AIM OF THE TASK: In your copy, include every entry exactly as written but no pictures.

** DATASET EXCERPTS follows **

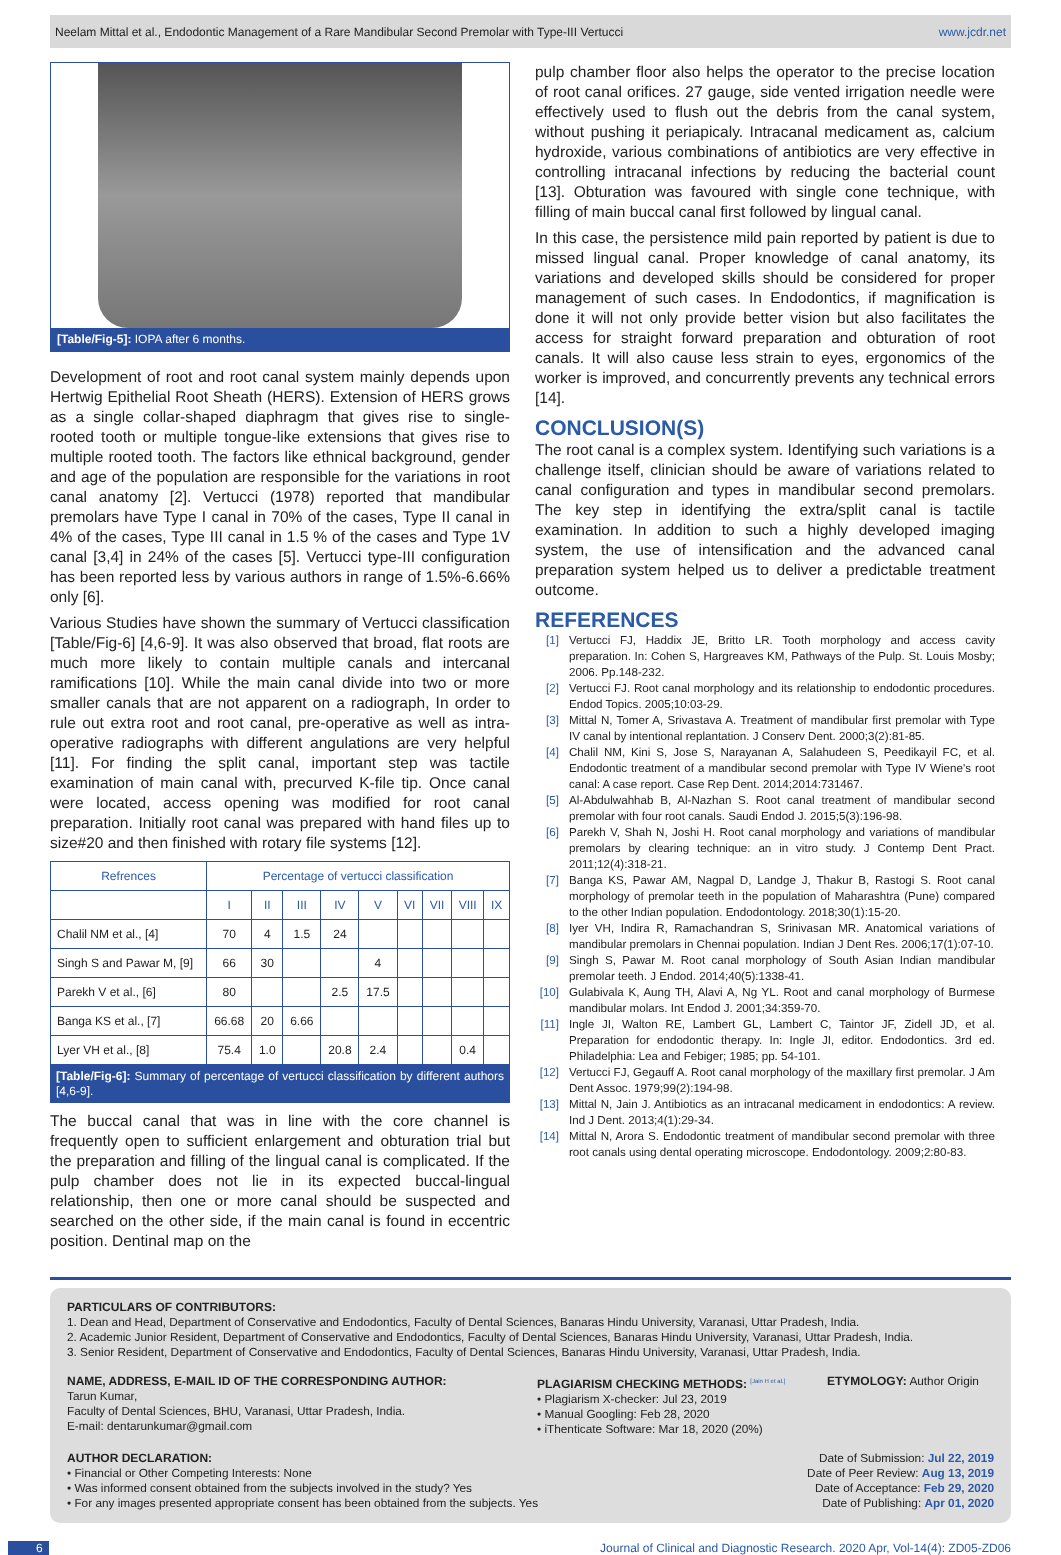Neelam Mittal et al., Endodontic Management of a Rare Mandibular Second Premolar with Type-III Vertucci www.jcdr.net
[Table/Fig-5]: IOPA after 6 months.
Development of root and root canal system mainly depends upon Hertwig Epithelial Root Sheath (HERS). Extension of HERS grows as a single collar-shaped diaphragm that gives rise to single-rooted tooth or multiple tongue-like extensions that gives rise to multiple rooted tooth. The factors like ethnical background, gender and age of the population are responsible for the variations in root canal anatomy [2]. Vertucci (1978) reported that mandibular premolars have Type I canal in 70% of the cases, Type II canal in 4% of the cases, Type III canal in 1.5 % of the cases and Type 1V canal [3,4] in 24% of the cases [5]. Vertucci type-III configuration has been reported less by various authors in range of 1.5%-6.66% only [6].
Various Studies have shown the summary of Vertucci classification [Table/Fig-6] [4,6-9]. It was also observed that broad, flat roots are much more likely to contain multiple canals and intercanal ramifications [10]. While the main canal divide into two or more smaller canals that are not apparent on a radiograph, In order to rule out extra root and root canal, pre-operative as well as intra-operative radiographs with different angulations are very helpful [11]. For finding the split canal, important step was tactile examination of main canal with, precurved K-file tip. Once canal were located, access opening was modified for root canal preparation. Initially root canal was prepared with hand files up to size#20 and then finished with rotary file systems [12].
| Refrences | Percentage of vertucci classification | | | | | | | | |
| --- | --- | --- | --- | --- | --- | --- | --- | --- | --- |
| | I | II | III | IV | V | VI | VII | VIII | IX |
| Chalil NM et al., [4] | 70 | 4 | 1.5 | 24 | | | | | |
| Singh S and Pawar M, [9] | 66 | 30 | | | 4 | | | | |
| Parekh V et al., [6] | 80 | | | 2.5 | 17.5 | | | | |
| Banga KS et al., [7] | 66.68 | 20 | 6.66 | | | | | | |
| Lyer VH et al., [8] | 75.4 | 1.0 | | 20.8 | 2.4 | | | 0.4 | |
[Table/Fig-6]: Summary of percentage of vertucci classification by different authors [4,6-9].
The buccal canal that was in line with the core channel is frequently open to sufficient enlargement and obturation trial but the preparation and filling of the lingual canal is complicated. If the pulp chamber does not lie in its expected buccal-lingual relationship, then one or more canal should be suspected and searched on the other side, if the main canal is found in eccentric position. Dentinal map on the
pulp chamber floor also helps the operator to the precise location of root canal orifices. 27 gauge, side vented irrigation needle were effectively used to flush out the debris from the canal system, without pushing it periapicaly. Intracanal medicament as, calcium hydroxide, various combinations of antibiotics are very effective in controlling intracanal infections by reducing the bacterial count [13]. Obturation was favoured with single cone technique, with filling of main buccal canal first followed by lingual canal.
In this case, the persistence mild pain reported by patient is due to missed lingual canal. Proper knowledge of canal anatomy, its variations and developed skills should be considered for proper management of such cases. In Endodontics, if magnification is done it will not only provide better vision but also facilitates the access for straight forward preparation and obturation of root canals. It will also cause less strain to eyes, ergonomics of the worker is improved, and concurrently prevents any technical errors [14].
CONCLUSION(S)
The root canal is a complex system. Identifying such variations is a challenge itself, clinician should be aware of variations related to canal configuration and types in mandibular second premolars. The key step in identifying the extra/split canal is tactile examination. In addition to such a highly developed imaging system, the use of intensification and the advanced canal preparation system helped us to deliver a predictable treatment outcome.
REFERENCES
[1] Vertucci FJ, Haddix JE, Britto LR. Tooth morphology and access cavity preparation. In: Cohen S, Hargreaves KM, Pathways of the Pulp. St. Louis Mosby; 2006. Pp.148-232.
[2] Vertucci FJ. Root canal morphology and its relationship to endodontic procedures. Endod Topics. 2005;10:03-29.
[3] Mittal N, Tomer A, Srivastava A. Treatment of mandibular first premolar with Type IV canal by intentional replantation. J Conserv Dent. 2000;3(2):81-85.
[4] Chalil NM, Kini S, Jose S, Narayanan A, Salahudeen S, Peedikayil FC, et al. Endodontic treatment of a mandibular second premolar with Type IV Wiene's root canal: A case report. Case Rep Dent. 2014;2014:731467.
[5] Al-Abdulwahhab B, Al-Nazhan S. Root canal treatment of mandibular second premolar with four root canals. Saudi Endod J. 2015;5(3):196-98.
[6] Parekh V, Shah N, Joshi H. Root canal morphology and variations of mandibular premolars by clearing technique: an in vitro study. J Contemp Dent Pract. 2011;12(4):318-21.
[7] Banga KS, Pawar AM, Nagpal D, Landge J, Thakur B, Rastogi S. Root canal morphology of premolar teeth in the population of Maharashtra (Pune) compared to the other Indian population. Endodontology. 2018;30(1):15-20.
[8] Iyer VH, Indira R, Ramachandran S, Srinivasan MR. Anatomical variations of mandibular premolars in Chennai population. Indian J Dent Res. 2006;17(1):07-10.
[9] Singh S, Pawar M. Root canal morphology of South Asian Indian mandibular premolar teeth. J Endod. 2014;40(5):1338-41.
[10] Gulabivala K, Aung TH, Alavi A, Ng YL. Root and canal morphology of Burmese mandibular molars. Int Endod J. 2001;34:359-70.
[11] Ingle JI, Walton RE, Lambert GL, Lambert C, Taintor JF, Zidell JD, et al. Preparation for endodontic therapy. In: Ingle JI, editor. Endodontics. 3rd ed. Philadelphia: Lea and Febiger; 1985; pp. 54-101.
[12] Vertucci FJ, Gegauff A. Root canal morphology of the maxillary first premolar. J Am Dent Assoc. 1979;99(2):194-98.
[13] Mittal N, Jain J. Antibiotics as an intracanal medicament in endodontics: A review. Ind J Dent. 2013;4(1):29-34.
[14] Mittal N, Arora S. Endodontic treatment of mandibular second premolar with three root canals using dental operating microscope. Endodontology. 2009;2:80-83.
PARTICULARS OF CONTRIBUTORS:
1. Dean and Head, Department of Conservative and Endodontics, Faculty of Dental Sciences, Banaras Hindu University, Varanasi, Uttar Pradesh, India.
2. Academic Junior Resident, Department of Conservative and Endodontics, Faculty of Dental Sciences, Banaras Hindu University, Varanasi, Uttar Pradesh, India.
3. Senior Resident, Department of Conservative and Endodontics, Faculty of Dental Sciences, Banaras Hindu University, Varanasi, Uttar Pradesh, India.
NAME, ADDRESS, E-MAIL ID OF THE CORRESPONDING AUTHOR:
Tarun Kumar,
Faculty of Dental Sciences, BHU, Varanasi, Uttar Pradesh, India.
E-mail: dentarunkumar@gmail.com
PLAGIARISM CHECKING METHODS: <sup>[Jain H et al.]</sup>
• Plagiarism X-checker: Jul 23, 2019
• Manual Googling: Feb 28, 2020
• iThenticate Software: Mar 18, 2020 (20%)
ETYMOLOGY: Author Origin
AUTHOR DECLARATION:
• Financial or Other Competing Interests: None
• Was informed consent obtained from the subjects involved in the study? Yes
• For any images presented appropriate consent has been obtained from the subjects. Yes
Date of Submission: Jul 22, 2019
Date of Peer Review: Aug 13, 2019
Date of Acceptance: Feb 29, 2020
Date of Publishing: Apr 01, 2020
6 Journal of Clinical and Diagnostic Research. 2020 Apr, Vol-14(4): ZD05-ZD06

** End of DATASET EXCERPTS **

ANSWER FOR THE TASK:
Neelam Mittal et al., Endodontic Management of a Rare Mandibular Second Premolar with Type-III Vertucci www.jcdr.net
[Table/Fig-5]: IOPA after 6 months.
Development of root and root canal system mainly depends upon Hertwig Epithelial Root Sheath (HERS). Extension of HERS grows as a single collar-shaped diaphragm that gives rise to single-rooted tooth or multiple tongue-like extensions that gives rise to multiple rooted tooth. The factors like ethnical background, gender and age of the population are responsible for the variations in root canal anatomy [2]. Vertucci (1978) reported that mandibular premolars have Type I canal in 70% of the cases, Type II canal in 4% of the cases, Type III canal in 1.5 % of the cases and Type 1V canal [3,4] in 24% of the cases [5]. Vertucci type-III configuration has been reported less by various authors in range of 1.5%-6.66% only [6].
Various Studies have shown the summary of Vertucci classification [Table/Fig-6] [4,6-9]. It was also observed that broad, flat roots are much more likely to contain multiple canals and intercanal ramifications [10]. While the main canal divide into two or more smaller canals that are not apparent on a radiograph, In order to rule out extra root and root canal, pre-operative as well as intra-operative radiographs with different angulations are very helpful [11]. For finding the split canal, important step was tactile examination of main canal with, precurved K-file tip. Once canal were located, access opening was modified for root canal preparation. Initially root canal was prepared with hand files up to size#20 and then finished with rotary file systems [12].
| Refrences | Percentage of vertucci classification | | | | | | | | |
| --- | --- | --- | --- | --- | --- | --- | --- | --- | --- |
| | I | II | III | IV | V | VI | VII | VIII | IX |
| Chalil NM et al., [4] | 70 | 4 | 1.5 | 24 | | | | | |
| Singh S and Pawar M, [9] | 66 | 30 | | | 4 | | | | |
| Parekh V et al., [6] | 80 | | | 2.5 | 17.5 | | | | |
| Banga KS et al., [7] | 66.68 | 20 | 6.66 | | | | | | |
| Lyer VH et al., [8] | 75.4 | 1.0 | | 20.8 | 2.4 | | | 0.4 | |
[Table/Fig-6]: Summary of percentage of vertucci classification by different authors [4,6-9].
The buccal canal that was in line with the core channel is frequently open to sufficient enlargement and obturation trial but the preparation and filling of the lingual canal is complicated. If the pulp chamber does not lie in its expected buccal-lingual relationship, then one or more canal should be suspected and searched on the other side, if the main canal is found in eccentric position. Dentinal map on the
pulp chamber floor also helps the operator to the precise location of root canal orifices. 27 gauge, side vented irrigation needle were effectively used to flush out the debris from the canal system, without pushing it periapicaly. Intracanal medicament as, calcium hydroxide, various combinations of antibiotics are very effective in controlling intracanal infections by reducing the bacterial count [13]. Obturation was favoured with single cone technique, with filling of main buccal canal first followed by lingual canal.
In this case, the persistence mild pain reported by patient is due to missed lingual canal. Proper knowledge of canal anatomy, its variations and developed skills should be considered for proper management of such cases. In Endodontics, if magnification is done it will not only provide better vision but also facilitates the access for straight forward preparation and obturation of root canals. It will also cause less strain to eyes, ergonomics of the worker is improved, and concurrently prevents any technical errors [14].
CONCLUSION(S)
The root canal is a complex system. Identifying such variations is a challenge itself, clinician should be aware of variations related to canal configuration and types in mandibular second premolars. The key step in identifying the extra/split canal is tactile examination. In addition to such a highly developed imaging system, the use of intensification and the advanced canal preparation system helped us to deliver a predictable treatment outcome.
REFERENCES
[1] Vertucci FJ, Haddix JE, Britto LR. Tooth morphology and access cavity preparation. In: Cohen S, Hargreaves KM, Pathways of the Pulp. St. Louis Mosby; 2006. Pp.148-232.
[2] Vertucci FJ. Root canal morphology and its relationship to endodontic procedures. Endod Topics. 2005;10:03-29.
[3] Mittal N, Tomer A, Srivastava A. Treatment of mandibular first premolar with Type IV canal by intentional replantation. J Conserv Dent. 2000;3(2):81-85.
[4] Chalil NM, Kini S, Jose S, Narayanan A, Salahudeen S, Peedikayil FC, et al. Endodontic treatment of a mandibular second premolar with Type IV Wiene's root canal: A case report. Case Rep Dent. 2014;2014:731467.
[5] Al-Abdulwahhab B, Al-Nazhan S. Root canal treatment of mandibular second premolar with four root canals. Saudi Endod J. 2015;5(3):196-98.
[6] Parekh V, Shah N, Joshi H. Root canal morphology and variations of mandibular premolars by clearing technique: an in vitro study. J Contemp Dent Pract. 2011;12(4):318-21.
[7] Banga KS, Pawar AM, Nagpal D, Landge J, Thakur B, Rastogi S. Root canal morphology of premolar teeth in the population of Maharashtra (Pune) compared to the other Indian population. Endodontology. 2018;30(1):15-20.
[8] Iyer VH, Indira R, Ramachandran S, Srinivasan MR. Anatomical variations of mandibular premolars in Chennai population. Indian J Dent Res. 2006;17(1):07-10.
[9] Singh S, Pawar M. Root canal morphology of South Asian Indian mandibular premolar teeth. J Endod. 2014;40(5):1338-41.
[10] Gulabivala K, Aung TH, Alavi A, Ng YL. Root and canal morphology of Burmese mandibular molars. Int Endod J. 2001;34:359-70.
[11] Ingle JI, Walton RE, Lambert GL, Lambert C, Taintor JF, Zidell JD, et al. Preparation for endodontic therapy. In: Ingle JI, editor. Endodontics. 3rd ed. Philadelphia: Lea and Febiger; 1985; pp. 54-101.
[12] Vertucci FJ, Gegauff A. Root canal morphology of the maxillary first premolar. J Am Dent Assoc. 1979;99(2):194-98.
[13] Mittal N, Jain J. Antibiotics as an intracanal medicament in endodontics: A review. Ind J Dent. 2013;4(1):29-34.
[14] Mittal N, Arora S. Endodontic treatment of mandibular second premolar with three root canals using dental operating microscope. Endodontology. 2009;2:80-83.
PARTICULARS OF CONTRIBUTORS:
1. Dean and Head, Department of Conservative and Endodontics, Faculty of Dental Sciences, Banaras Hindu University, Varanasi, Uttar Pradesh, India.
2. Academic Junior Resident, Department of Conservative and Endodontics, Faculty of Dental Sciences, Banaras Hindu University, Varanasi, Uttar Pradesh, India.
3. Senior Resident, Department of Conservative and Endodontics, Faculty of Dental Sciences, Banaras Hindu University, Varanasi, Uttar Pradesh, India.
NAME, ADDRESS, E-MAIL ID OF THE CORRESPONDING AUTHOR:
Tarun Kumar,
Faculty of Dental Sciences, BHU, Varanasi, Uttar Pradesh, India.
E-mail: dentarunkumar@gmail.com
PLAGIARISM CHECKING METHODS: <sup>[Jain H et al.]</sup>
• Plagiarism X-checker: Jul 23, 2019
• Manual Googling: Feb 28, 2020
• iThenticate Software: Mar 18, 2020 (20%)
ETYMOLOGY: Author Origin
AUTHOR DECLARATION:
• Financial or Other Competing Interests: None
• Was informed consent obtained from the subjects involved in the study? Yes
• For any images presented appropriate consent has been obtained from the subjects. Yes
Date of Submission: Jul 22, 2019
Date of Peer Review: Aug 13, 2019
Date of Acceptance: Feb 29, 2020
Date of Publishing: Apr 01, 2020
6 Journal of Clinical and Diagnostic Research. 2020 Apr, Vol-14(4): ZD05-ZD06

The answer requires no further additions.